Case Presentation: A 35-year-old woman with no significant medical history presented with severe headache, neck pain, photophobia, fevers, nausea, vomiting, and petechial rash for 5 days. She had recently attended a large outdoor wedding in rural Iowa. On exam her vital signs were within normal limits and neurologic exam was without focal deficits or meningeal signs. The patient was admitted for symptomatic treatment of her intractable headache and infectious workup. However, three days into admission, the patient developed flattening of the left nasolabial fold and asymmetric upper extremity weakness. Magnetic resonance imaging (MRI) of the brain showed subtle T2/FLAIR hyperintensity involving bilateral caudate nuclei and putamina. Acyclovir was empirically started for suspicion of viral encephalitis as well as doxycycline for possible ehrlichiosis, anaplasmosis or borreliosis. Lumbar puncture revealed an opening pressure of 31 cm H2O, low normal glucose (48 mg/dL), and elevated protein (100.9 mg/dL). CSF Gram stain showed lymphocytic pleocytosis without organisms. While awaiting results of CSF testing, the patient developed sudden onset central right eye blindness. Dilated eye exam which revealed intraretinal hemorrhages in the right macula. CSF tested positive for West Nile Virus (WNV) IgM and IgG antibodies. Serum WNV resulted as IgM positive and IgG negative. Acyclovir and doxycycline were discontinued. The patient’s symptoms gradually improved, and she was discharged home in stable condition.

Discussion: West Nile Virus is a member of the Flaviviridae family and is transmitted to humans via mosquito bites.
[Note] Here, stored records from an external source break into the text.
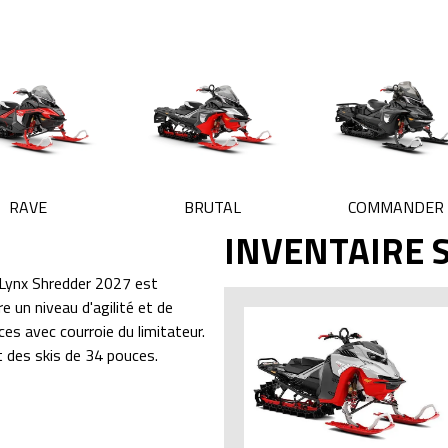
RAVE
BRUTAL
COMMANDER
INVENTAIRE 
 Lynx Shredder 2027 est
 un niveau d'agilité et de
ces avec courroie du limitateur.
t des skis de 34 pouces.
Since WNV first appeared in the United States in 1999 it has become one of the leading causes of viral encephalitis. The incidence rate of WNV is highest in the Great Plains region and peaks during summer months. Most people infected with WNV are asymptomatic or have a mild febrile illness. WNV Neuroinvasive disease is rare, occurring in less than 1 % of cases and can manifest as aseptic meningitis/encephalitis, acute flaccid paralysis, or cranial nerve palsies. Acute flaccid paralysis presents as asymmetric limb weakness and is caused by a poliomyelitis syndrome with involvement of the anterior horn cells of the spinal cord. WNV-associated cranial nerve palsies can cause facial weakness, vertigo, diplopia, dysarthria, or cerebellar ataxia. Risk factors for developing these conditions include older age or an immunocompromised state. Neuroinvasive disease is underdiagnosed because only a third of adults with meningitis or encephalitis get tested for WNV. Chorioretinitis and retinal hemorrhage are two unique ocular complications of WNV that can help distinguish it from other infections. The mainstay of treatment for WNV meningoencephalitis is supportive care with a focus on pain management.
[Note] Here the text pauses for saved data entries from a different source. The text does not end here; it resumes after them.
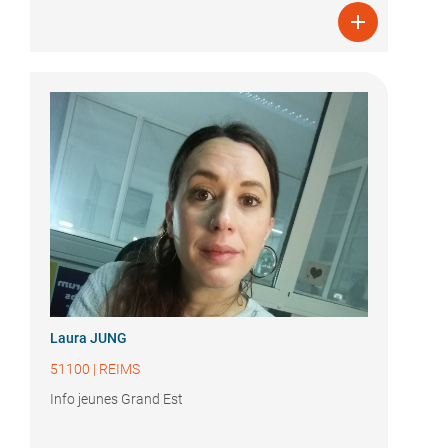

Laura JUNG
51100
|
REIMS
Info jeunes Grand Est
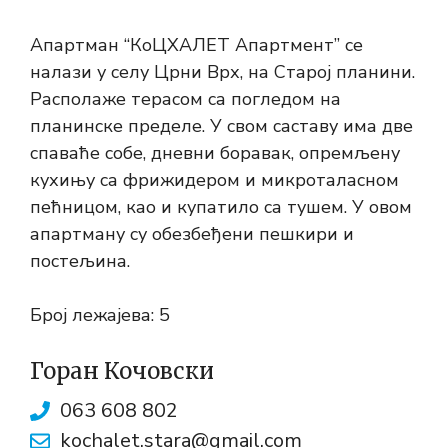
Апартман “КоЦХАЛЕТ Апартмент” се
налази у селу Црни Врх, на Старој планини.
Располаже терасом са погледом на
планинске пределе. У свом саставу има две
спаваће собе, дневни боравак, опремљену
кухињу са фрижидером и микроталасном
пећницом, као и купатило са тушем. У овом
апартману су обезбеђени пешкири и
постељина.
Број лежајева: 5
Горан Кочовски
063 608 802
kochalet.stara@gmail.com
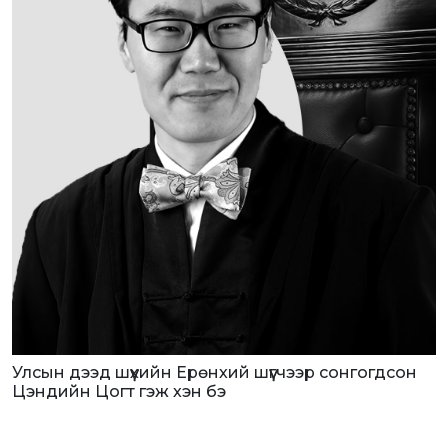
Улсын дээд шүүхийн Ерөнхий шүүгчээр сонгогдсон
Цэндийн Цогт гэж хэн бэ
Conclusions: Meningitis is a potentially life-threatening condition commonly encountered on a hospitalist service. Most clinicians are familiar with the classic features of meningitis but m ay be less comfortable identifying the signs and symptoms unique to specific viral, bacterial, or fungal causes of meningitis. We present this case to spread awareness of the unique manifestations of WNV meningoencephalitis and encourage clinicians to have a low threshold to test for WNV, especially if a patient presents during the summer months or has a history of travel to a high-incidence area.